Desde pequenos os meninos são estimulados a jogar videogame, usar o computador, enquanto as meninas são incentivadas a cuidarem da aparência. Com meninos fazendo curso de robótica enquanto as meninas estudam ballet, elas perdem espaço já de saída. Em 2020, conforme informação do Brasscom, 548 mil postos de trabalho em tecnologia eram preenchidos por homens, enquanto 320 mil vagas eram ocupadas por mulheres. Uma dessas vagas é de Ana Carla Borsoi, analista desenvolvedora tecnóloga em Sistemas para Internet e pós-graduanda em Prática de Metodologias Ágeis. Ela conta que, na adolescência, antes mesmo de blogs e YouTube serem tão utilizados como ferramentas de trabalho, já gostava de personalizar as suas páginas, criar seus vídeos, editar e publicar. “Nessas personalizações eu descobri que existia a área de desenvolvimento de sistemas e me apaixonei pela ideia de trabalhar fazendo isso. Assim nasceu meu amor pela programação”, relembra.
Ana Paula acredita que nem todo ambiente de trabalho em tecnologia seja inimigo das mulheres, que isso varia conforme as pessoas que fazem parte da empresa, o clima organizacional, entre outros fatores. “Mas eu acredito, sim, que existem situações em que as mulheres precisam fazer duas, três, quatro vezes mais do que os homens para terem o mesmo reconhecimento. Além das diferenças salariais já conhecidas de quase todas as profissões”, reforça.
Outra coisa que incomoda a programadora são as várias situações em que as pessoas fazem comentários que acham engraçados, “as famosas """"piadinhas"""" -- com várias aspas mesmo --, pensando que estão fazendo tudo certo porque sempre ouviram isso, nunca questionaram e consideram algo normal. Também existe quem levante a voz, descarte todas as nossas ideias e, quando um homem sugere a exata mesma coisa, aprova e acha super legal”, diz. “E temos também os homens que gostam de explicar tudo várias vezes pra gente, achando que não entendemos ou que não sabemos como fazer algo”.
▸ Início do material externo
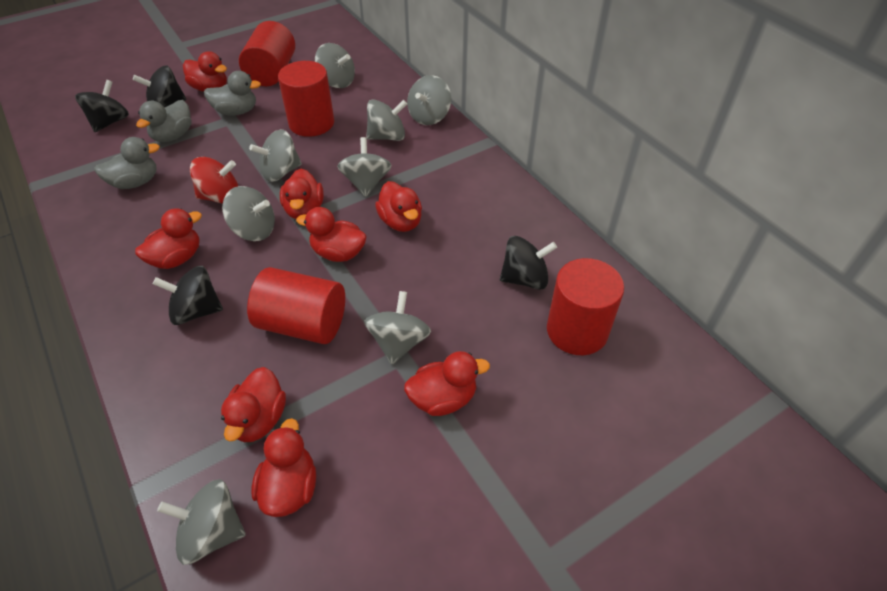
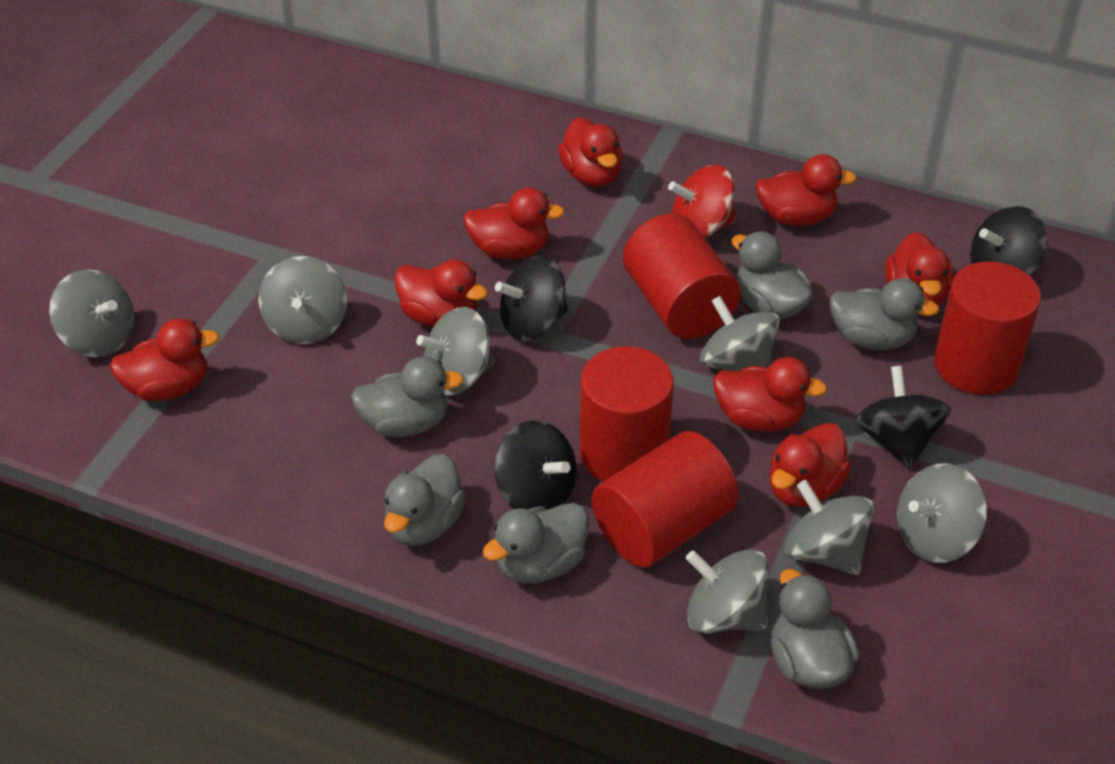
grey duck: 3 -> 6
grey spinning top: 8 -> 7

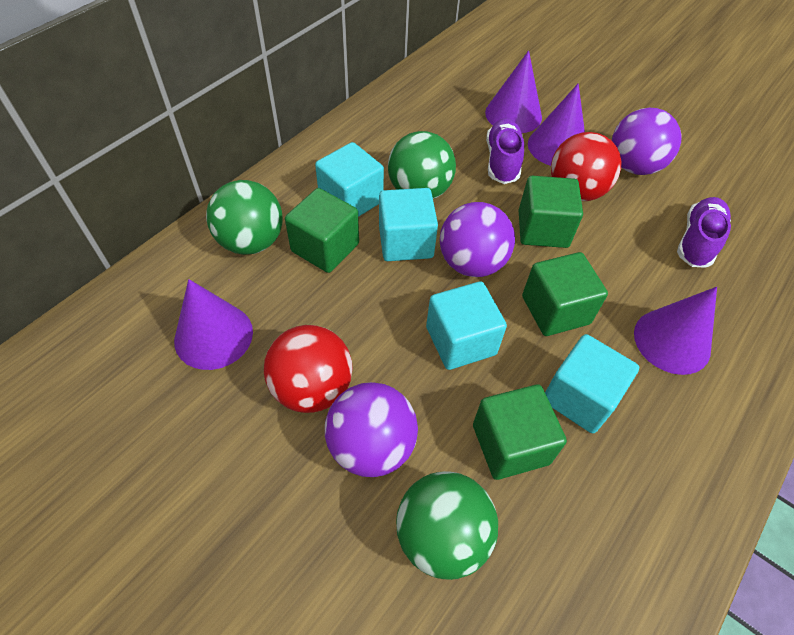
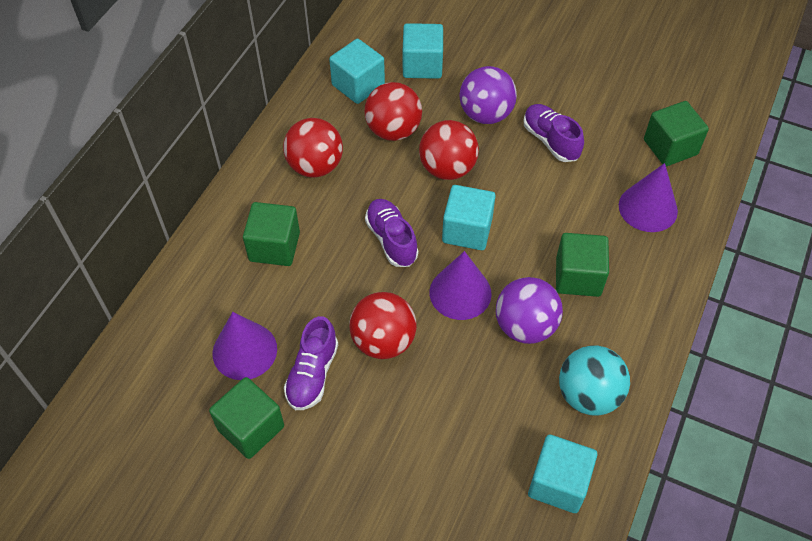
green ball: 3 -> 0
purple ball: 3 -> 2
purple cone: 4 -> 3
purple shoe: 2 -> 3
red ball: 2 -> 4
turquoise ball: 0 -> 1

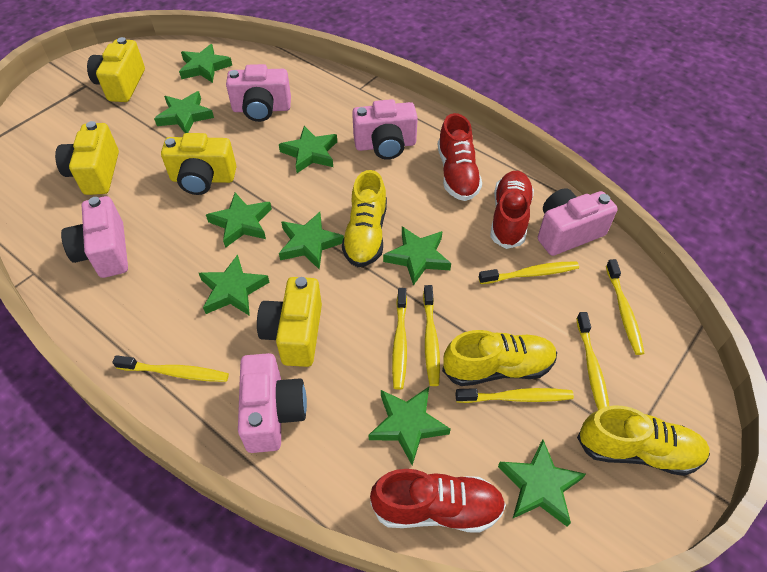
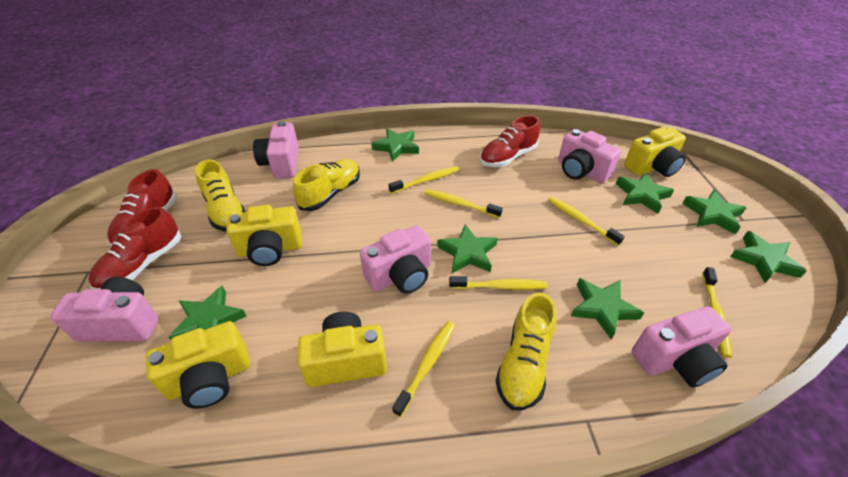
green star: 9 -> 7
yellow toothbrush: 7 -> 6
Hoje em dia, Ana Paula questiona esses posicionamentos e corrige quando a pessoa está sendo equivocada, cobrando atitudes e tratamentos iguais. “Mesmo assim, ainda preciso provar por A + B que sou capaz de fazer uma entrega que meu colega homem acha que não”, fala.“Algumas pessoas acreditam que a gente ama ‘fazer cena’, que não temos nenhum tratamento diferenciado ou que não sofremos nada por sermos mulheres. Essas pessoas provavelmente vão ler isso e pensar que estou exagerando. Gostaria que tentassem imaginar passar anos estudando, se dedicando para, no final, serem desconsideradas para uma vaga pelo simples fato de serem mulheres, terem que ficar muito tempo esperando para alcançar um objetivo que seu colega conseguiu rápida e tranquilamente. Como também se, caso você conquiste algo de forma rápida, alguém vai olhar e dizer: conseguiu por outros meios, não por merecimento”, finaliza.